One hand out the window, the South African pilot remonstrated. “I’ve been told by your officer that I can go.” He neither acquiesced nor was he disrespectful. It was a statement of fact.

A moment of indecision on the other man’s part probably saved our lives. In his befuddled mind—we saw as we pulled away that he was unsteady on his feet—he’d perceived that we were trying to avoid the search. If he had pulled the trigger, he’d probably have gotten away with it. Seconds later, he stepped back and ran to a sandbagged position about twenty yards ahead. There he turned, his gun still pointing in our direction.

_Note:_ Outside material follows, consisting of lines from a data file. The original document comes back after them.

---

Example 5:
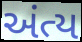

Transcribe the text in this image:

અંત્યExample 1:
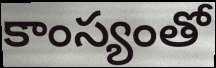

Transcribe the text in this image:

కాంస్యంతో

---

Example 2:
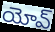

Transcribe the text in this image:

యోవ్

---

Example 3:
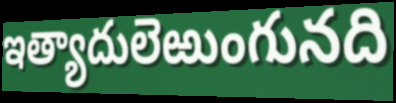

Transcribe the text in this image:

ఇత్యాదులెఱుంగునది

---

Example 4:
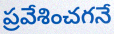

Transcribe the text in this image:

ప్రవేశించగనే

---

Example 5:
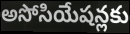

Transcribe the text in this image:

అసోసియేషన్లకు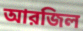
আরজিল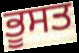
ਭੂਸਤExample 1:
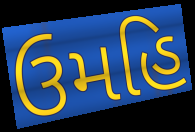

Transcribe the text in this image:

ઉમહિ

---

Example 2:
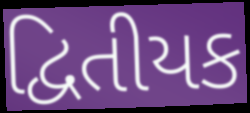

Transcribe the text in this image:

દ્વિતીયક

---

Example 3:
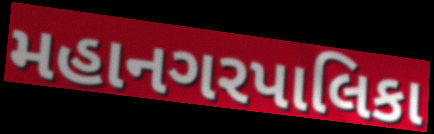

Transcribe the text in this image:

મહાનગરપાલિકા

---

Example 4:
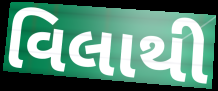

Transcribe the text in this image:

વિલાથી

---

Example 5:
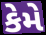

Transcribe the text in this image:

કેમે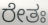
ರೇತಃ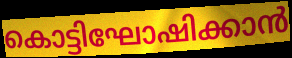
കൊട്ടിഘോഷിക്കാൻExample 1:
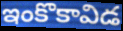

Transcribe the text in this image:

ఇంకొకావిడ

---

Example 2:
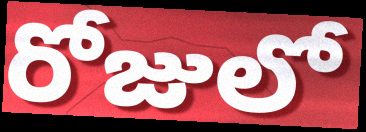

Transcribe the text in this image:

రోజులో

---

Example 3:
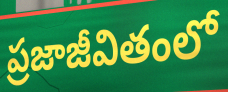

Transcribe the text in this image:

ప్రజాజీవితంలో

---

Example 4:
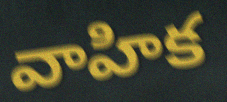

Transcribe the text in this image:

వాహిక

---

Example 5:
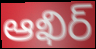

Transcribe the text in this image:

ఆఖిర్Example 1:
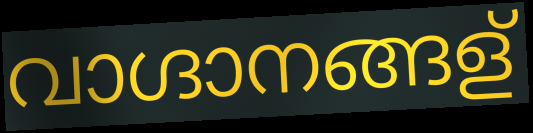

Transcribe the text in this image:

വാഗ്ദാനങ്ങള്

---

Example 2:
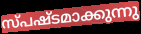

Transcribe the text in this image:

സ്പഷ്ടമാക്കുന്നു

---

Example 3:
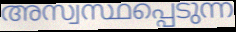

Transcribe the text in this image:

അസ്വസ്ഥപ്പെടുന്ന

Nellis swung around in his seat to look at me but said nothing. There was no reason for any of it, but he wasn’t going to do something stupid: not at that time of night and certainly not on the streets of Freetown.

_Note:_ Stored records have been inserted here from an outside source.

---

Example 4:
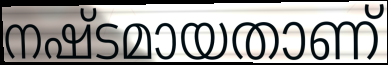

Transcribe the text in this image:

നഷ്ടമായതാണ്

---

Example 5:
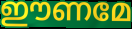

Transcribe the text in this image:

ഈണമേ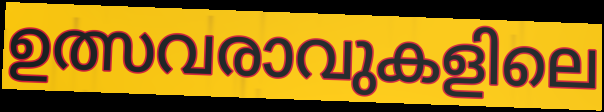
ഉത്സവരാവുകളിലെ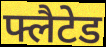
फ्लैटेडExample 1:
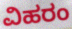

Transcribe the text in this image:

ವಿಹರಂ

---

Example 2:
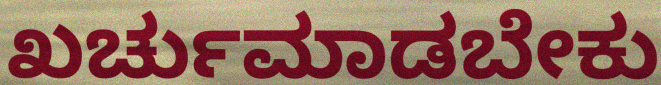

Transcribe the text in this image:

ಖರ್ಚುಮಾಡಬೇಕು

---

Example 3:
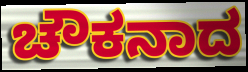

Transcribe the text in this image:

ಚೌಕನಾದ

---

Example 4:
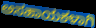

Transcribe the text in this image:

ಅಸಹಾಯಕಳಾಗಿ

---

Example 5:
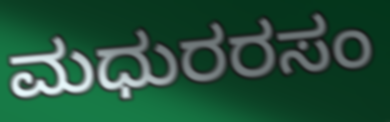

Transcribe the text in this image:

ಮಧುರರಸಂ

It took a while for it all to be resolved. The police arrived, and since there wasn’t one of them who didn’t immediately recognize the only helicopter gunship pilot in the country, they didn’t even glance at his military pass that allowed us to have weapons on board. We had Nellis’ 9mm pistol, the minuscule Czech submachine gun that he normally took flying with him, and an AK-47 he routinely kept in his car. After speaking to the checkpoint commander, the police told us we could go.

It was then, after five weeks of flying with the Air Wing, that I finally felt that perhaps it was time to head home. Sierra Leone was starting to get to me.